* **Objective a**:
Output each line of the shape-change records below as a JSON list of strings, one string per line and no blank lines, and omit the picture lines.

During a conference call with investors in January, General Motors CEO Mary Barra put a brave face on the fact that the company’s transition to electric vehicles is off to a rocky start. It has stopped making the Bolt — the least expensive EV in America — at precisely the same time as the demand for lower priced electric cars is at its highest. Its new Blazer EV got launched with so many software issues, it was literally undriveable. But not to worry, Barra said. GM was going to focus on building big, hulking gas hogs and ease back into the EV space with plug-in hybrids.
“We’re building on a foundation that our customers love,” Barra explained. The important internal combustion engine (ICE) sector of trucks and SUVs will continue to prop up the company until the full transition to EVs is at hand, she said. “We thought we’d be farther along” she told Bloomberg Television in an interview, adding that hybrids will be added to “key segments,” without specifying which models or how soon.
“We also have more than 100,000 reservations and orders for EV pickups that we expect to fulfill in 2024 and 2025. However, if demand conditions change, we’ll take advantage of our manufacturing flexibility in Spring Hill and Ramos to build more ICE models and fewer EVs. We can also mix between different EV products at Factory ZERO. Ultimately, we will follow the customer.” The environmental benefits of EVs will be compelling, she agreed, but EVs need to be deployed in strategic segments as the nation continues to build its charging infrastructure. Nonetheless, Barra was confident that calendar year 2024 is for EVs.

* **Objective b**:
Print the passage on GM's electric vehicle plans above verbatim, from "During a conference" up to and including "with plug-in hybrids.".

* **Dataset excerpts**:
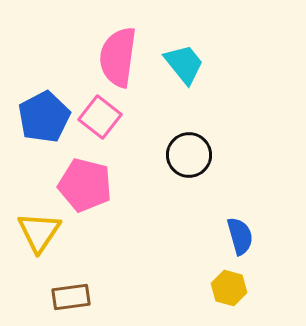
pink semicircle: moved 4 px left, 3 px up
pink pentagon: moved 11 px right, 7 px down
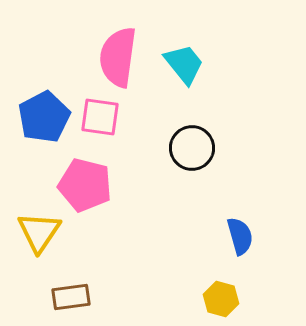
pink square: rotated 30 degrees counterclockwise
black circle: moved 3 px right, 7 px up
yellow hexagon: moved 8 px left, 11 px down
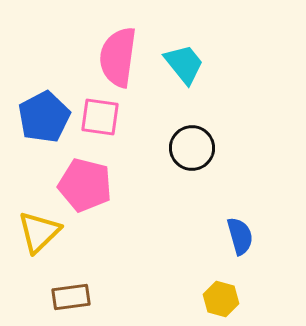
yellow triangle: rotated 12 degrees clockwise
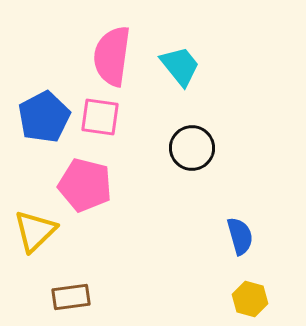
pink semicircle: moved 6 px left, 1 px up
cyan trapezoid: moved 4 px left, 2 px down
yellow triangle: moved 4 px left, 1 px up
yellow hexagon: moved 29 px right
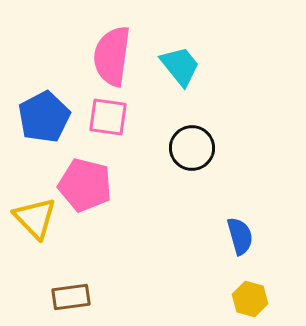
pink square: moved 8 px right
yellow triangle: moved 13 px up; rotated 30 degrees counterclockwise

* **Full output a**:
[
  "pink semicircle: moved 4 px left, 3 px up",
  "pink pentagon: moved 11 px right, 7 px down",
  "pink square: rotated 30 degrees counterclockwise",
  "black circle: moved 3 px right, 7 px up",
  "yellow hexagon: moved 8 px left, 11 px down",
  "yellow triangle: rotated 12 degrees clockwise",
  "pink semicircle: moved 6 px left, 1 px up",
  "cyan trapezoid: moved 4 px left, 2 px down",
  "yellow triangle: moved 4 px left, 1 px up",
  "yellow hexagon: moved 29 px right",
  "pink square: moved 8 px right",
  "yellow triangle: moved 13 px up; rotated 30 degrees counterclockwise"
]

* **Full output b**:
During a conference call with investors in January, General Motors CEO Mary Barra put a brave face on the fact that the company’s transition to electric vehicles is off to a rocky start. It has stopped making the Bolt — the least expensive EV in America — at precisely the same time as the demand for lower priced electric cars is at its highest. Its new Blazer EV got launched with so many software issues, it was literally undriveable. But not to worry, Barra said. GM was going to focus on building big, hulking gas hogs and ease back into the EV space with plug-in hybrids.